§ Job
Below are records; copy every line in them that holds the word "middot".

Extracted records
----

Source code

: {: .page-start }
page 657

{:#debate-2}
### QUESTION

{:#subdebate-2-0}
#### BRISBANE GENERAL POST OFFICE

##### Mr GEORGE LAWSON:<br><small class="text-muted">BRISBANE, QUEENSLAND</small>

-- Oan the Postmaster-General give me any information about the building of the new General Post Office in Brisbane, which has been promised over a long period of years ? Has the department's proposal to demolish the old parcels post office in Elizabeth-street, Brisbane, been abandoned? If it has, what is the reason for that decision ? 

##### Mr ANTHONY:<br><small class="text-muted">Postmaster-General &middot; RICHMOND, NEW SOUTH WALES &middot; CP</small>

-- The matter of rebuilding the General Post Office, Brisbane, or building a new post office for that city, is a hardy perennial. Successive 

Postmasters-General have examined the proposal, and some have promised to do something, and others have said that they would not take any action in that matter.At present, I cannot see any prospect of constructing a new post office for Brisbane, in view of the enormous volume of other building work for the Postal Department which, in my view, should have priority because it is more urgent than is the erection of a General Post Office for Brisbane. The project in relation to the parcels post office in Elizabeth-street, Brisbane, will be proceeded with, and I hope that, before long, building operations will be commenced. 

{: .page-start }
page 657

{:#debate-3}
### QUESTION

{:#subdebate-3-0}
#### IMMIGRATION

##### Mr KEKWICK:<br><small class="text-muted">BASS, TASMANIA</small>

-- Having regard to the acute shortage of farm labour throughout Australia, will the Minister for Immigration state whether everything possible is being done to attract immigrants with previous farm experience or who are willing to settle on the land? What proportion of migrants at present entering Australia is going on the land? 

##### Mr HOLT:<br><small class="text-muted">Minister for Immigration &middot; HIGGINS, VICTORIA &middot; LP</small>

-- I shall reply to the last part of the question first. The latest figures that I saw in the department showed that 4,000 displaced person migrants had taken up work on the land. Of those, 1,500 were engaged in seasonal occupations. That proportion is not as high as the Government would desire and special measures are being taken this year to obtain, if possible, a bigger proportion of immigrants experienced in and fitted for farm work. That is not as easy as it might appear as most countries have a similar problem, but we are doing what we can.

----

§ Answer space
##### Mr ANTHONY:<br><small class="text-muted">Postmaster-General &middot; RICHMOND, NEW SOUTH WALES &middot; CP</small>
##### Mr HOLT:<br><small class="text-muted">Minister for Immigration &middot; HIGGINS, VICTORIA &middot; LP</small>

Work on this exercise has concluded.